Having just discussed this in class, one student openly shook his head at the very possibility that one could succeed at this endeavor; I don't necessarily agree, though I will say that it's an interesting challenge, and one that was flagged recently by the New York Times Magazine in its awesome "Screens" issue.

Some pearls of wisdom from Jack Hitt's Times interview with Benjamin Palmer, Lars Bastholm, and Robert Rasmussen about how they'd promote Katie Couric in today's media landscape:

Rasmussen: So the other day I TiVoed the CBS news. And I gotta tell you, sitting in front of the TV for that long watching news was painful to me. Katie Couric is an outdated product, an outdated model; it’s not really relevant to me.

Palmer: What Katie Couric is not giving us, as a mainstream evening-news anchor, is an invitation to participate. You start involving people in the conversation. You start using television as the theatrical component to the Internet. Because what TV offers that the Internet doesn’t offer is a guarantee of fame. You know that millions of people saw that bit of you on television.

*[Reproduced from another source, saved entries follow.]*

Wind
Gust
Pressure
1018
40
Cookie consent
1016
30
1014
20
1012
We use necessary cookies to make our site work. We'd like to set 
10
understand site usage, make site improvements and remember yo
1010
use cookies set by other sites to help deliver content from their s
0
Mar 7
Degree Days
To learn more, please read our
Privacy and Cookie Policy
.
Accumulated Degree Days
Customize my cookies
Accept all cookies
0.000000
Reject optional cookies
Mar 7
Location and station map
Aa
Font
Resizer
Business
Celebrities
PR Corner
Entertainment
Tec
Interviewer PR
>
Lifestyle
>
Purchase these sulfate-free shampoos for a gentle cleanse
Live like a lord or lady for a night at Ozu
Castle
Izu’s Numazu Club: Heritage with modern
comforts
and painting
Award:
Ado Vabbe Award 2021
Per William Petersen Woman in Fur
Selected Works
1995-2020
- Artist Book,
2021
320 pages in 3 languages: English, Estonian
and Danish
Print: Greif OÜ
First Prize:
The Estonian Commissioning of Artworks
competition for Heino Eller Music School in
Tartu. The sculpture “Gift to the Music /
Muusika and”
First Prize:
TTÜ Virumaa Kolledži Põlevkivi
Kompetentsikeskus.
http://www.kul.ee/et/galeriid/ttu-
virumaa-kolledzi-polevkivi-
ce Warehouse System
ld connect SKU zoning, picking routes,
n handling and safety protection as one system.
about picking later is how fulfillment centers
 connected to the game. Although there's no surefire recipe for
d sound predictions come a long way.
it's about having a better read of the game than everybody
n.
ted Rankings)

Rasmussen: I think consumers need to be able to control their media a little bit when they deal with Katie Couric. So say you’re in a taxi and you see a little promo of Katie Couric. Maybe there’s a menu that says, “These are the topics she’s going to be talking about today.” So Katie herself becomes a kind of menu.

Bastholm: She also needs to change from being a persona to being a person, and that’s what digital is best at.

Palmer: So it’s like, what does Katie Couric think about sports? What does she think about politics? What does she think about pro wrestling? What does she think about human-interest stuff? What does she think about whatever?

Hitt: How does any of this help CBS?

Bastholm: It helps CBS because you can start establishing the brand Katie Couric, and she happens to have her digital home on CBS.

Bastholm: You can’t turn her into Walter Cronkite. That model’s dead.